Вяземский долго еще думал, что болезнь Батюшкова — «ребяческая», что достаточно будет официального признания его заслуг — камергерский ключ и членство в Российской Академии, — как Батюшков повеселеет… Только в конце 1822 года друзья окончательно убедились в том, что Батюшков безнадежен. 1 марта 1823-го он попытался покончить с собой… Больного поэта перевезли в Петербург. Потом в Москву. В 1829-м Вяземский предпринял последнюю попытку вылечить друга: ему пришло в голову, что, может быть, музыка пробудит уснувшую душу Батюшкова… 18 января Вяземский и его приятель, композитор Верстовский, пришли к больному, Верстовский начал играть на рояле. Батюшков узнал князя, обрадовался, но вскоре замкнулся, помрачнел, лег на диван и занялся лепкой из воска. Музыка его никак не тронула. Вяземский спросил, не пишет ли он новых стихов.

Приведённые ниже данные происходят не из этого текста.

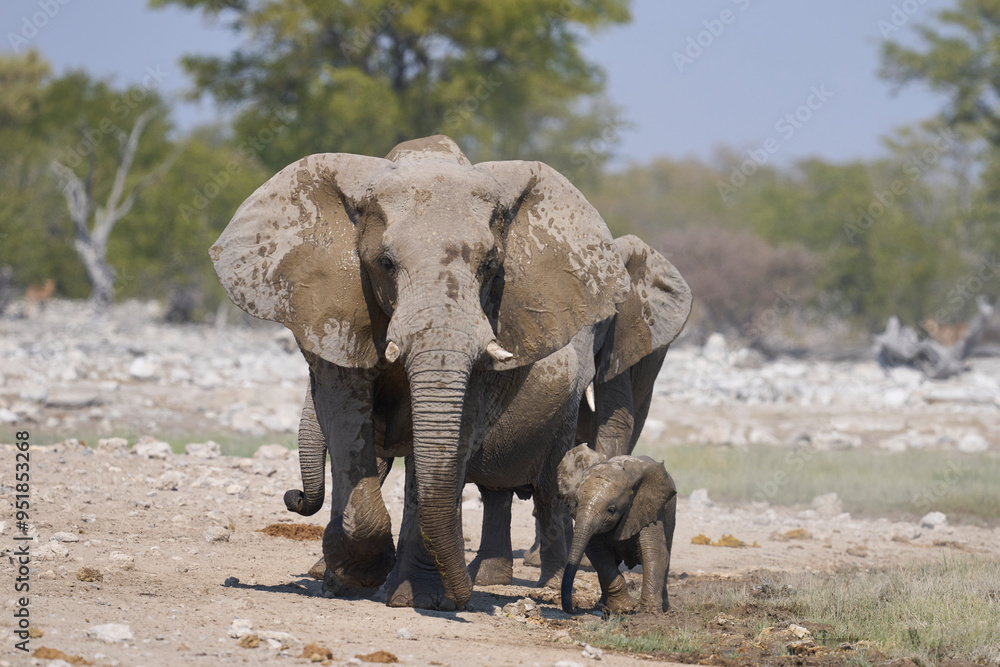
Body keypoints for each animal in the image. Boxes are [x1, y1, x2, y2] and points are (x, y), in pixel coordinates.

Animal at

— Что теперь говорить о стихах моих! — раздраженно сказал Батюшков. — Я похож на человека, который нес на голове красивый сосуд, чем-то наполненный. Сосуд сорвался с головы, упал и разбился вдребезги. Поди теперь узнай, что в нем было!
Так безвременно (в тридцать четыре года) угас один из ярчайших поэтов русской земли. Батюшков прожил долго, пережил многих друзей — Пушкина, Жуковского, — но это уже была не жизнь. «Боже мой, как подумаешь, скольких он пережил и как многих, может быть, еще переживет в несчастном этом положении, — писал Вяземский в 1847 году. — И для чего? Никак умом не разгадаешь этой тайны»…
Батюшкова не заменит, конечно, никто. Но подросла литературная молодежь. Вослед Жуковскому и Батюшкову торопились новые поэты — барон Антон Дельвиг, Александр Грибоедов, Вильгельм Кюхельбекер, Иван Козлов, Евгений Баратынский, Кондратий Рылеев, Петр Плетнев, Николай Языков… Не все из них так уж и молоды — Козлов старше Жуковского, Плетнев ровесник Вяземского, а Рылеев и Грибоедов ненамного его моложе, — но их имена начинают звучать громко только в начале 1820-х. Московская молодая словесность была представлена талантами помельче и явно не «арзамасского» склада — Михаил Дмитриев, Сергей Аксаков… Они уже пытались покусывать Вяземского эпиграммами, колоть его аристократическим происхождением и отсутствием университетской выучки. Весь 1821 год был наполнен для Вяземского скандалом вокруг его «Послания к М.Т. Каченовскому», напечатанного в «Сыне Отечества». Каченовский немедленно развернул в «Вестнике Европы» кампанию против Вяземского: в журнале появилась статья, обвинявшая князя в плагиате, и «Послание к Птелинскому-Ульминскому», где Аксаков защищал Каченовского от нападок Вяземского… Вяземский, читая ругательную критику на себя, только посмеивался. Как бы ни лаяли на него московские моськи, «Первый снег» и «Уныние» они все равно — пусть даже и боялись в этом признаться — знали наизусть.